Earlier this week I received an e-mail from your town requesting MTAS review the auto decal charge that has been implemented by the City of Chattanooga and determine if it could be feasible for your town to implement.
The MTAS legal staff has researched case law as well as current Tennessee Code Annotated. In 1937, the State of Tennessee declared that the right to license for the purpose of driving motor vehicles on roads, streets and highways was exclusively a state privilege and that no municipality could tax for this purpose. In 1943, Chattanooga's local ordinance was challenged and upheld by the Courts.
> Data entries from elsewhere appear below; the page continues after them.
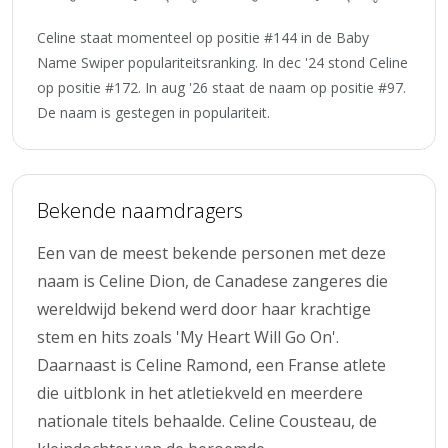
Celine staat momenteel op positie #144 in de Baby
Name Swiper populariteitsranking. In dec '24 stond Celine
op positie #172. In aug '26 staat de naam op positie #97.
De naam is gestegen in populariteit.
Bekende naamdragers
Een van de meest bekende personen met deze
naam is Celine Dion, de Canadese zangeres die
wereldwijd bekend werd door haar krachtige
stem en hits zoals 'My Heart Will Go On'.
Daarnaast is Celine Ramond, een Franse atlete
die uitblonk in het atletiekveld en meerdere
nationale titels behaalde. Celine Cousteau, de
To summarize, the validity of the Chattanooga ordinance was upheld by the courts, with the rationalization that the City of Chattanooga's charter was not superseded by the State of Tennessee Chapter 242 of the Public Acts of 1937.
Over time, other cases have changed the face of this specific decision, in that courts have ruled that municipalities may not charge for the operation of a motor vehicle for the purpose of collecting revenue. For this reason, there is a fine line in the validity of such a program operated and established by a municipality. The State has full authority to place a privilege tax for driving motor vehicles on public highways and licensing motor-driven vehicles. However, a municipality's right for a licensing provision as a policing measure, has been held to be valid since the fees charged via the ordinance are for the purpose of enforcement and are not considered a revenue measure. HERMITAGE LAUNDRY CO., Inc. et al. v. CITY OF NASHVILLE et al. Your town could pass such a provision, however, to implement this type of auto decal program for the purpose of introducing a new revenue stream would most likely be declared invalid by the Courts.
For futher information on this topic, please refer to T.C.A. §6-55-501. If you have questions or need further assistance, please let me know.
Thank you for this opportunity for MTAS to serve your community.